Le crossover Renault bientôt dévoilé ne sera pas un Captur électrique

Le crossover Renault bientôt dévoilé ne sera pas un Captur électrique


En laissant la primauté à Nissan avec l’Ariya, l’alliance franco-japonaise a permis au constructeur nippon d’insuffler un vent de fraîcheur dans sa gamme, autrement bien conservatrice. Logique de groupe oblige, son développement conjoint profitera toutefois aux trois marques -y compris Mitsubishi- grâce à l’emploi d’une plate-forme modulable qui sera dévoilée à l’occasion de l’événement Renault eWays.
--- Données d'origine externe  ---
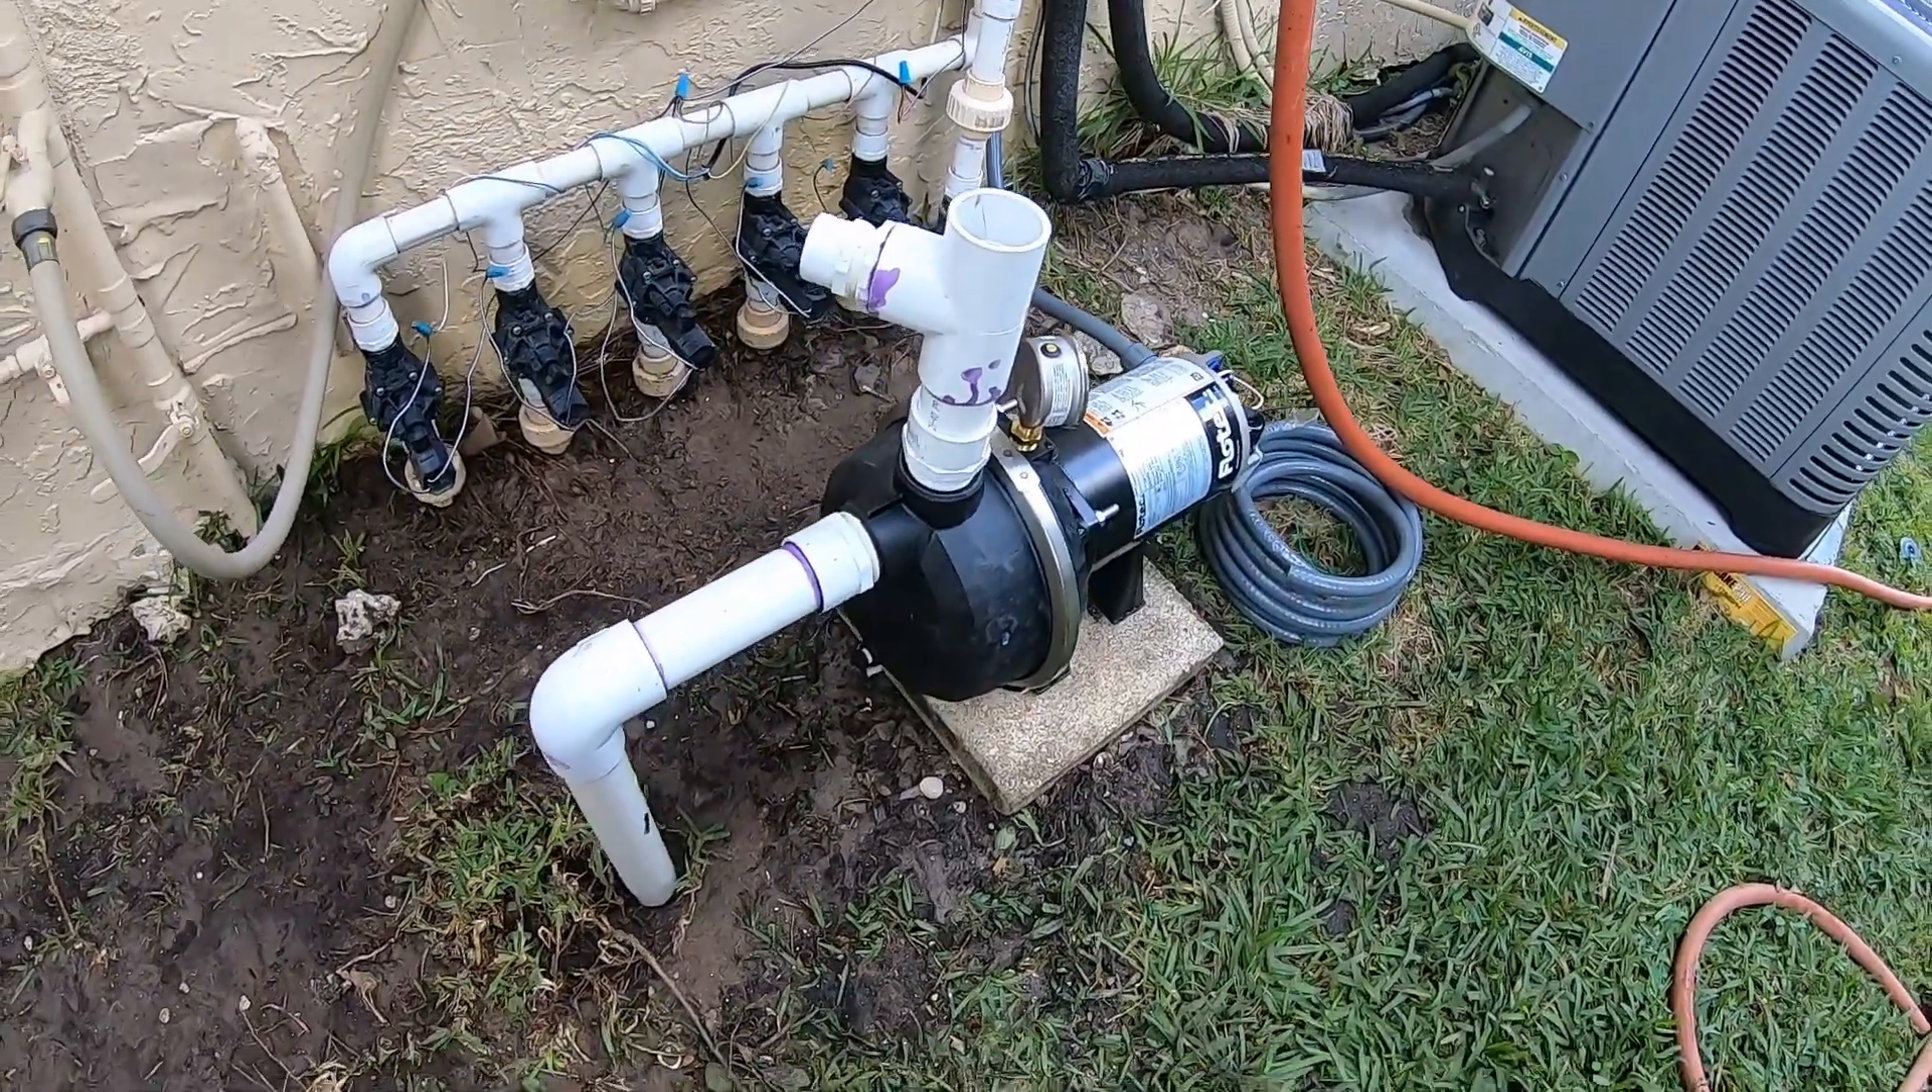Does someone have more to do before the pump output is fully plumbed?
Yes.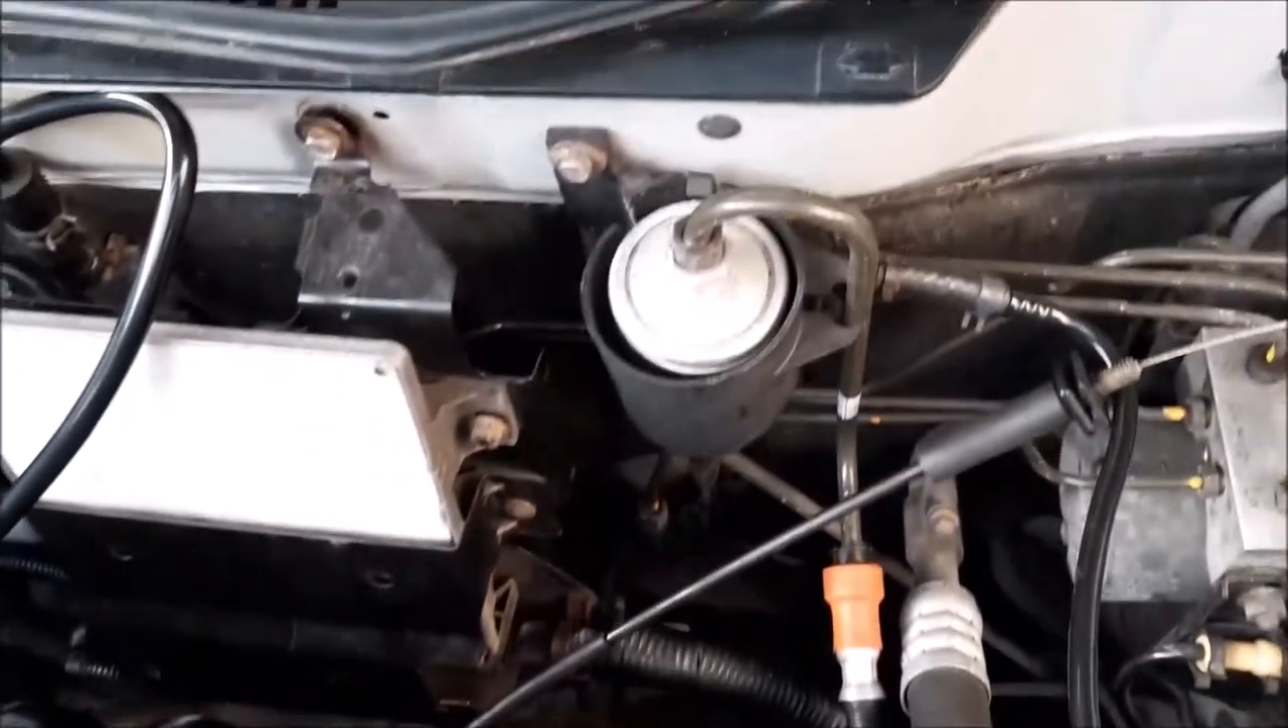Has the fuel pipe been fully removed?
No.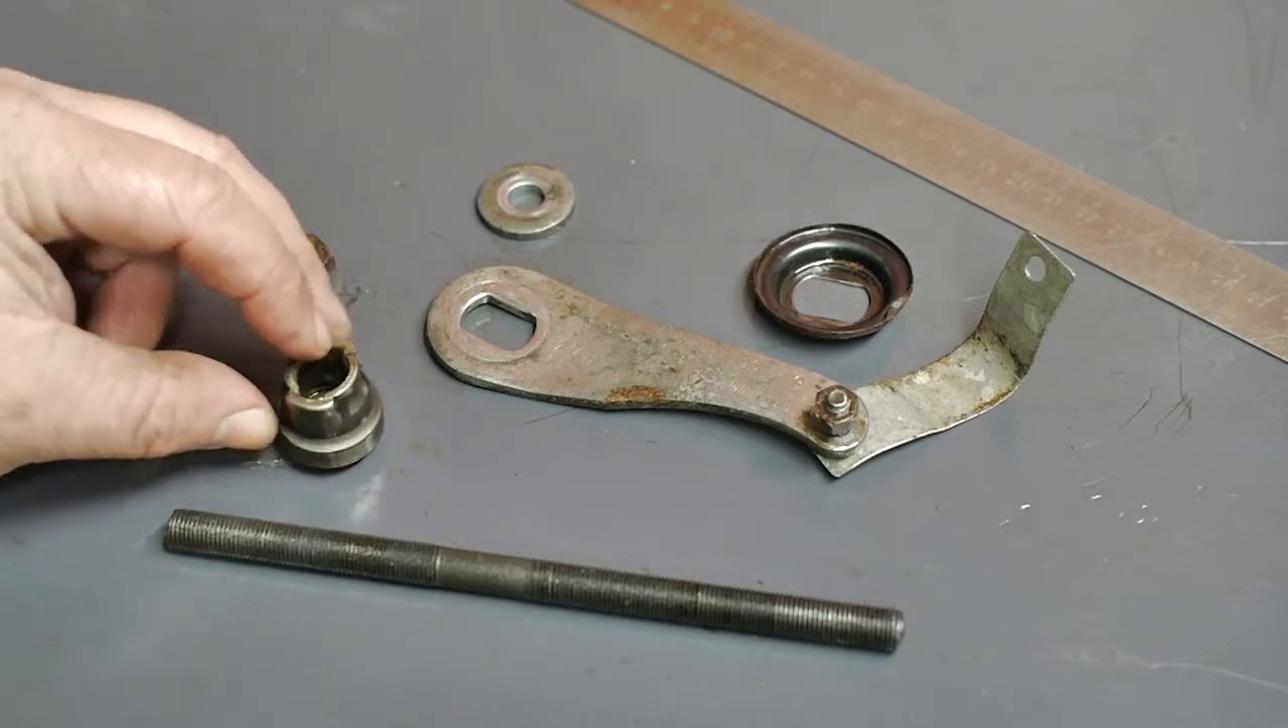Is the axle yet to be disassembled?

Ce rendez-vous digital se déroulera du 15 au 26 octobre et détaillera les solutions de Renault pour l’électrification de sa gamme.

Un crossover dans les cartons

Parmi les annonces attendues figure ainsi un showcar de crossover (très proche de la série), dont un premier teaser dévoile une partie de phare, et qui reposera sur la plate-forme modulable CMF-EV. Crossover et non pas SUV, puisque l’on sait que le nouveau venu (projet CBC en interne) devrait davantage ressembler à une berline « haute », façon Volkswagen ID.3, qu’à un Renault Captur ou un Renault Kadjar, donc à la garde au sol surélevée. Si le nom de Zandar circule sur internet, rien ne dit que ce patronyme sera choisi pour qualifier le prochain modèle du Losange, qui sera construit en France. Dès lors, on peut aussi penser que ce crossover Renault qui n’arrivera pas avant 2021 pourrait recevoir une batterie de plus petite capacité que le SUV Nissan (disponible en 63 et 87 kWh) histoire de se positionner avec un prix plus attractif, entre autres face à une Citroën ë-C4 de 50 kWh affichée dès 35 600 euros.

L’ingéniosité réside dans le fait que la plate-forme CMF-EV permet d’utiliser plusieurs hauteurs de batteries, permettant ainsi de s’adapter à des véhicules visant des clients très différents. Du gros SUV avant-gardiste et capable d’une grande autonomie à la berline compacte, la CMF-EV est donc le moyen pour Renault-Nissan-Mitsubishi de développer plusieurs modèles distincts et de miser sur la complémentarité des marchés et des segments plutôt que d’entrer en concurrence frontale, comme le font déjà plusieurs modèles du groupe Volkswagen. A l’instar des Volkswagen ID.3 et Cupra el-Born, ou encore de l’ID.4 avec le Skoda Enyaq iV.

Architecture de traction

S’il y a bien une similarité de stratégie entre le groupe allemand et l’Alliance avec la volonté de développer une plate-forme dédiée qui ne servira qu’à l’électrique, à l’inverse de PSA qui a juste aménagée une plate-forme thermique pour ces Peugeot 208/2008, DS3 Crossback et nouvelles C4 électriques, l’exécution n’est pas la même. Renault-Nissan ont implanté toute la machinerie électrique à l’avant privilégiant une architecture de traction qu’elle maîtrise depuis des années, quand VW est revenu à la propulsion. En revanche, l’une et l’autre plate-forme sont prévues pour se transformer en quatre roues motrices au besoin, avec l’ajout d’un moteur électrique sur le deuxième essieu. Ce que les petites Peugeot et Citroën ne font pas.

De même, le futur crossover de Renault devrait logiquement se placer en dessous de l’Ariya (4,60 m de long) et venir jouer dans la catégorie des Volkswagen ID.3 (4,26 m) et Citroën ë-C4 (4,36 m). Mais compacité ne veut pas dire habitabilité limitée, l’avantage d’une plateforme électrique dédiée étant un plancher parfaitement plat et l’absence d’éléments de transmission. La disparition annoncée des Scénic et Grand Scénic pourrait donc être en partie compensée par l’arrivée de ce crossover électrique.

Diversifier les méthodes d’électrification

Quant au Renault Captur, que d’aucuns promettaient en 100% électrique, il a d’autres projets en tête. Sa version hybride rechargeable disponible depuis peu sera en effet secondée par une déclinaison full hybride (non rechargeable) aux avantages multiples : en plus d’aider Renault à baisser les émissions de CO2 de la gamme, il sera moins onéreux que le Captur « branché » et s’ouvrira donc à un plus large public. La marque maîtrise déjà les deux technologies, en témoigne les Renault Clio et Renault Mégane E-Tech, reste donc à conforter son image de pionnier de l’électrique avec la valeur sûre qu’est la Renault Zoé, lancée en 2012, le Kangoo Z.E. pour les professionnels et la prochaine Renault Twingo Z.E. électrique. Rendez-vous sur le site eways.groupe.renault.com entre le 15 et le 26 octobre pour assister au débat autour des questions d’électrification au sein du groupe Renault.